Bilim, Sanayi ve Teknoloji Bakanlığı olarak çok önemli ve tarihsel görevleri yerine getirdiklerini söyleyen Bakan Özlü, "Ülkemizi geleceğe taşıyacak projelere, yatırımlara imza atıyoruz. Bildiğiniz gibi; 2018 yılını teknolojide atılım yılı olarak belirledik. Teknoloji hamlemizin en önemli ayağı, 'yerli ve milli üretimdir.' Yerli sanayinin önemini Afrin Harekatında bir kez daha gördük. Bu coğrafyada kendi milli ve yerli unsurlarımıza dayanmadan, bunlardan güç almadan söz sahibi olamayacağımızı biliyoruz. İşte bu gerçekten hareketle yerli ve milli sanayi konusunda, son yıllarda önemli mesafeler aldık. 'Yerli ve milli üretim' için bütün kaynaklarımızı seferber ediyoruz. Ülkemize teknolojik üstünlük kazandıracak projeleri, birer birer hayata geçirmeye başladık. Bugün silahlı insansız hava araçlarından güdümlü füzelere, kritik silah ve mühimmatlara kadar pek çok ürün için artık kapı kapı dolaşmıyoruz. Güçlü bir ülke olarak, kendi çıkarlarımız doğrultusunda kararımızı veriyoruz, irademizi ortaya koyuyoruz ve gerekeni yapıyoruz. Milli duruyoruz, yerli vuruyoruz. Siyasetteki milli duruşumuzu, yerli sanayi üretimiyle güçlendiriyoruz" şeklinde konuştu.

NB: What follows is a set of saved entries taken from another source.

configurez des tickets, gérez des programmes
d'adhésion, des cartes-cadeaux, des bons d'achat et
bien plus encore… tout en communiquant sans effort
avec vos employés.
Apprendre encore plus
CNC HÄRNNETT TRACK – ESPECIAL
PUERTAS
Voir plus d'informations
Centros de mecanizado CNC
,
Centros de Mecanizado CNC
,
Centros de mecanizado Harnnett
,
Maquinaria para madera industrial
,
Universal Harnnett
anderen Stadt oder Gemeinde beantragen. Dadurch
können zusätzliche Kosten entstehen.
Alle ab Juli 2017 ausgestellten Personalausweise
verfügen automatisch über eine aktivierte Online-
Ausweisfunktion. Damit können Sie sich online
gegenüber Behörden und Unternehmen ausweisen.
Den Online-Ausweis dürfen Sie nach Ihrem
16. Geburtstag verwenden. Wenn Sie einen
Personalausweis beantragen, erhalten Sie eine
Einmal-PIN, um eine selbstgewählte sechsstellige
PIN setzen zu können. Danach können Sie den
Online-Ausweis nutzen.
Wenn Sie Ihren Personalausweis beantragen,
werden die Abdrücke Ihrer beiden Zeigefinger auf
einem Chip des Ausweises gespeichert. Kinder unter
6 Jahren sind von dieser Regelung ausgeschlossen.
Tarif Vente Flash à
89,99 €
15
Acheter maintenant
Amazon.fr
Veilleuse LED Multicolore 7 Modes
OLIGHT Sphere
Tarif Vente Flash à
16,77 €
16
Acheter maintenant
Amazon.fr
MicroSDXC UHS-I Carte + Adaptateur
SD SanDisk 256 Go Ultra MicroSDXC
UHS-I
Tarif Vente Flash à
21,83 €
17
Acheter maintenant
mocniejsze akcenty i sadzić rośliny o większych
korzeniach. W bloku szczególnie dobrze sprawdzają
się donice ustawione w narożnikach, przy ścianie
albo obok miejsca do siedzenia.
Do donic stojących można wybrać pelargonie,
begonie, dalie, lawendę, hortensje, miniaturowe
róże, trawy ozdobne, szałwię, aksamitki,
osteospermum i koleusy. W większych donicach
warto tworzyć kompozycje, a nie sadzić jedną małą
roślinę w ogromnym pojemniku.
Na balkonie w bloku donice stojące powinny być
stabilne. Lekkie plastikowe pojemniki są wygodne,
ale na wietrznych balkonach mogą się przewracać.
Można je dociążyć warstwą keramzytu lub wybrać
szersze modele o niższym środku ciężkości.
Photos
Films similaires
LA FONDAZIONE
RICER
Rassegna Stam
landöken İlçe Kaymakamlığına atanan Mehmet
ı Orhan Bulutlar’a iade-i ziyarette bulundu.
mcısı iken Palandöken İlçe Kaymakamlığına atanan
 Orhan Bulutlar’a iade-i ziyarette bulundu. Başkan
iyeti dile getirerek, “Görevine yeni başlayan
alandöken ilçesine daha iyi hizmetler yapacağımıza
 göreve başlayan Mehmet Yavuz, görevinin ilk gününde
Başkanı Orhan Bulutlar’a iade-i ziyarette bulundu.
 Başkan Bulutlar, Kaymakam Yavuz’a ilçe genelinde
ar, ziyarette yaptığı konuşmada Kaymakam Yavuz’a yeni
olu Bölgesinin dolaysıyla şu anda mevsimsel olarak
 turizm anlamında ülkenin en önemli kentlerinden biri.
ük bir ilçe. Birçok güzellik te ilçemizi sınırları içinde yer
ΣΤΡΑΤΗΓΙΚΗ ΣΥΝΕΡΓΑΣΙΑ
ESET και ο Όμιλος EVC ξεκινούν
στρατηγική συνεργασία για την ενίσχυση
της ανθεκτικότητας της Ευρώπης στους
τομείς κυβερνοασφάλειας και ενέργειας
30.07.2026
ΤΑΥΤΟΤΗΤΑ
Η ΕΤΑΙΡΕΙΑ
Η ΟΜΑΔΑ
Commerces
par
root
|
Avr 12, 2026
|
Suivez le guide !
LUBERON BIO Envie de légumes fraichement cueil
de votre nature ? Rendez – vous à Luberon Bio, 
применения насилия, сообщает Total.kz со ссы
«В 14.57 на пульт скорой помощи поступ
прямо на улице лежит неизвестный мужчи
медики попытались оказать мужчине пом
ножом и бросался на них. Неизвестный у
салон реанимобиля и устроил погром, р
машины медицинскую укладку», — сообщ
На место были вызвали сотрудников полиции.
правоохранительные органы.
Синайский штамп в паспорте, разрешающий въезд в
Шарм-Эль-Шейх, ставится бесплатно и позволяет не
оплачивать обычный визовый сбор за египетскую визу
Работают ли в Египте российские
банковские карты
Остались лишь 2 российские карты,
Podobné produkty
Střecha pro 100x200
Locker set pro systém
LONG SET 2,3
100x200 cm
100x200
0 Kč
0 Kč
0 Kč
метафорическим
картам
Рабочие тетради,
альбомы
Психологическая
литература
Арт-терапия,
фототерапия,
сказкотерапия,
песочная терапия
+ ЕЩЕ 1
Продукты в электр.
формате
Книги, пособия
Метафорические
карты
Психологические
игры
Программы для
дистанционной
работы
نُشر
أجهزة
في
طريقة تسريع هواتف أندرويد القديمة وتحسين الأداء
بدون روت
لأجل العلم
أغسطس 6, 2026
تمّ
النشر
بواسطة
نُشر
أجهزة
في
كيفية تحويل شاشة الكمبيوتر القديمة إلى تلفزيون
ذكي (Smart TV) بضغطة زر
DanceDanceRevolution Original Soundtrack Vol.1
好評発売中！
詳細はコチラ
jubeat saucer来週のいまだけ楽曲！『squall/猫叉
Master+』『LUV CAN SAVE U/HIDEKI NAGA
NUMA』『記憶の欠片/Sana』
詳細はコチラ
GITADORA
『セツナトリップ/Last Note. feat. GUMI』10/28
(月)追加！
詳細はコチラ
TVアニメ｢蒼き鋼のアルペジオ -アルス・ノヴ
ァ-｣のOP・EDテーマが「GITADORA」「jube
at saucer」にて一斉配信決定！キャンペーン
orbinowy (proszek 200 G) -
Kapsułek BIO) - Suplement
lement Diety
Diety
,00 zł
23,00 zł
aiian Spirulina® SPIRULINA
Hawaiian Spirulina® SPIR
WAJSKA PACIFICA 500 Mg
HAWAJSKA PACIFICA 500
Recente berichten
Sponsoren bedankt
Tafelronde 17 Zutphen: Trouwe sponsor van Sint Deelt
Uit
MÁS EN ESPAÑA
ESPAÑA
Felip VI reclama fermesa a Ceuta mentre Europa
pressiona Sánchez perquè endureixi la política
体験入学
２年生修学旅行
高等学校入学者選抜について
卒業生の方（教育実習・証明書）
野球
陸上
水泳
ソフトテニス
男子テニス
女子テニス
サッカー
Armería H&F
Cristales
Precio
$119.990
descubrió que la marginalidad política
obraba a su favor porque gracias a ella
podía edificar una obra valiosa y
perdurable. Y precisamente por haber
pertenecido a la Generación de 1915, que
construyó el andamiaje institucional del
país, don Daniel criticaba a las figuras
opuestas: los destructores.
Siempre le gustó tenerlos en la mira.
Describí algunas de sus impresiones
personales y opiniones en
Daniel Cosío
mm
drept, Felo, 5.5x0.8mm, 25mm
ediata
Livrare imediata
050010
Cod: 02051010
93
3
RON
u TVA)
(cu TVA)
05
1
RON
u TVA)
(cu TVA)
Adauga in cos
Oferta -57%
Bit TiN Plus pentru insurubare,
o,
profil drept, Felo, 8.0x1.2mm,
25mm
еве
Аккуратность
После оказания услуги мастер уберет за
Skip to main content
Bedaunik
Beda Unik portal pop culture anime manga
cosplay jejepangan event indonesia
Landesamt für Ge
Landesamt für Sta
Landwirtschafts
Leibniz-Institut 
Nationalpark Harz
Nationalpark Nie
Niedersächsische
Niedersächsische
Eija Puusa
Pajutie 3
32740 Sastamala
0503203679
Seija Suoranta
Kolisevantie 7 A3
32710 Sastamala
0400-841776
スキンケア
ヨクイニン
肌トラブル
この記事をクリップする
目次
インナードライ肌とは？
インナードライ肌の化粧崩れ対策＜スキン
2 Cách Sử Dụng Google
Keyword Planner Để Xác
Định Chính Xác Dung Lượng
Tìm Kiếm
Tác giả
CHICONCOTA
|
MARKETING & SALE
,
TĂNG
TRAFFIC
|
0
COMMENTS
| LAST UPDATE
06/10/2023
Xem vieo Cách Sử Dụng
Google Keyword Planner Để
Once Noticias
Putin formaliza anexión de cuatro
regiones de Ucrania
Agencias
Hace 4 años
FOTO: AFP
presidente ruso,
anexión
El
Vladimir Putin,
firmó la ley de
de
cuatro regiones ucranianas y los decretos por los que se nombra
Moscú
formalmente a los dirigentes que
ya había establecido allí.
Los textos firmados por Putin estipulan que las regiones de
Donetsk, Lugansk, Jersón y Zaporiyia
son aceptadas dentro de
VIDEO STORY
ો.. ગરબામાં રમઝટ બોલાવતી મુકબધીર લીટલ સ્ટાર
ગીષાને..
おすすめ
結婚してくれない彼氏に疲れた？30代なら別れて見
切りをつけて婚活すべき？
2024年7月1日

"Türk malı algısını güçlendirmek zorundayız"
Artık uluslararası ticaretin yepyeni bir yöne doğru ilerlediğini belirten Özlü, sözlerine şöyle devam etti:
"Daha ucuza, daha çok mal üretmek yerine; güvenli ürün üreterek ülke malı imajını korumak, katma değeri yüksek ürünlerle ihracatı artırmak önemli hale geliyor. Bu ürünlerle, dış pazarlara herhangi bir teknik engelle karşılaşmadan serbestçe girebilmek kolaylaşıyor. Dolayısıyla daha kaliteli ve güvenli ürün üretimi, sürdürülebilir ihracat artışı için önem taşımaktadır. Bu hedef doğrultusunda, yeni pazarlara açılmak adına, 'Türk malı imajının' tüm dünyada kalite ve güvenlik ile birlikte anılması elzemdir. Dolayısıyla, Türk malı algısını güçlendirmek zorundayız. Bu imajın, güçlü bir kanıya dönüşebilmesi ise, mevzuata ve güvenlik kriterlerine uygun üretimle mümkün olacaktır. Tam bu noktada, piyasa gözetimi ve denetimi, önemli bir iktisadi araç olarak karşımıza çıkmaktadır. Etkin bir piyasa gözetimi ve denetimi sisteminin kurulması; ürünlerimizin uluslararası piyasalarda herhangi bir engelle karşılaşmadan dolaşmasını sağlayacaktır. Diğer yandan; ihracatımızın artmasına ve bu sayede üretimin ve istihdamın büyümesine de katkı sağlanacaktır."
"Türkiye olarak standart belirleme yarışının gerisinde kalamayız"
Çağımızda küresel standartları, gelişmiş ülkelerin belirlediğini vurgulayan Bakan Özlü, "Gelişmiş ülkeler, bir yandan standart belirlerken, diğer yandan elde ettikleri avantajları, kendi pozisyonlarını korumak için kullanmaktadır. Standartlar üzerinde etkili olanlar, dünya ticaretine de yön vermektedir. Biz, Türkiye olarak standart belirleme yarışının gerisinde kalamayız. Bu nedenle, ülkemizin hedefi, standartlara uymak ve takip etmekten çok, bu standartları belirlemek olmalıdır. Bu süreçte en büyük dayanağımız hiç şüphesiz Türk Standartları Enstitüsü’dür. Öncelikli olarak yurt içi pazarda olmak üzere, uluslararası alanda da TSE’nin etkin rol alması gerekmektedir. Ülkemiz açısından, standartlar ve piyasa gözetimi ve denetimi, büyük öneme sahip alanlardır. Bu faaliyetleri yürüten TSE’nin, hem yapısal, hem de yürüttüğü hizmetler anlamında, bir dönüşüme ihtiyacı olduğunu düşünüyorum. Bu kapsamda, bugünkü çalıştaydan elde edilecek sonuçların, gerek TSE’nin yapısal dönüşümüne, gerekse piyasa gözetimi ve denetimi faaliyetlerinin daha etkin yürütülmesine, katkı sağlayacağına inanıyorum" değerlendirmesinde bulundu.